Segment Start: Exercise inputs

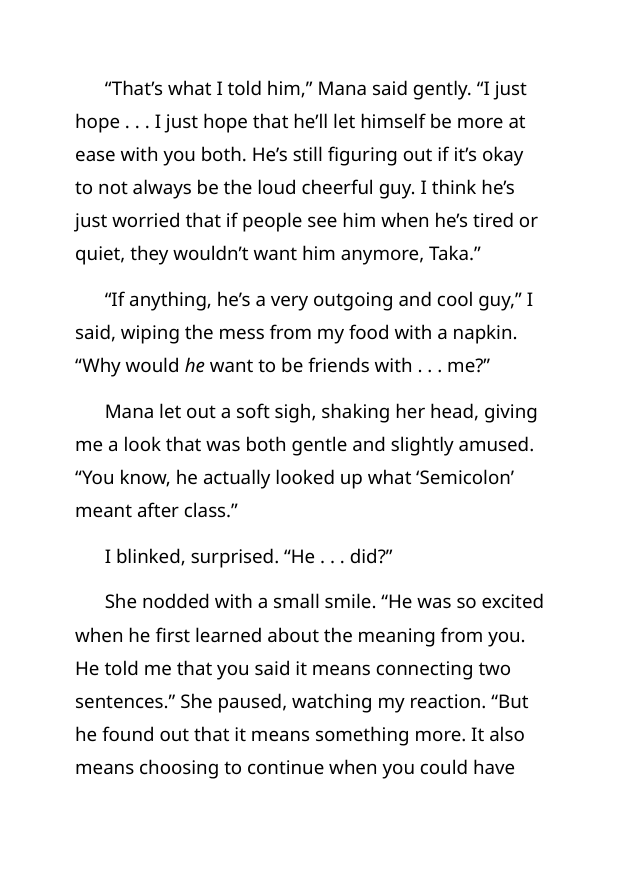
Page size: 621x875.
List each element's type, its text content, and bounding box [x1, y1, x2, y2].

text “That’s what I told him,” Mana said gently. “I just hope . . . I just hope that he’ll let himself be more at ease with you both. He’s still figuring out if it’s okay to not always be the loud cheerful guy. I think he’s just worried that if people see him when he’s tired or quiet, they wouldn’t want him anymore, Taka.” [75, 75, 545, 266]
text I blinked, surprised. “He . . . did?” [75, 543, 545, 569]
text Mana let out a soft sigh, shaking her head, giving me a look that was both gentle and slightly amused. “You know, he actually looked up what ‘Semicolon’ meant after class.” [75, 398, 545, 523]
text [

Segment End: Exercise inputs

Brief
Could you retype all the entries above exactly, without the pictures?

Task answer
Page size: 621x875.
List each element's type, its text content, and bounding box [x1, y1, x2, y2].

text “That’s what I told him,” Mana said gently. “I just hope . . . I just hope that he’ll let himself be more at ease with you both. He’s still figuring out if it’s okay to not always be the loud cheerful guy. I think he’s just worried that if people see him when he’s tired or quiet, they wouldn’t want him anymore, Taka.” [75, 75, 545, 266]
text I blinked, surprised. “He . . . did?” [75, 543, 545, 569]
text Mana let out a soft sigh, shaking her head, giving me a look that was both gentle and slightly amused. “You know, he actually looked up what ‘Semicolon’ meant after class.” [75, 398, 545, 523]
text [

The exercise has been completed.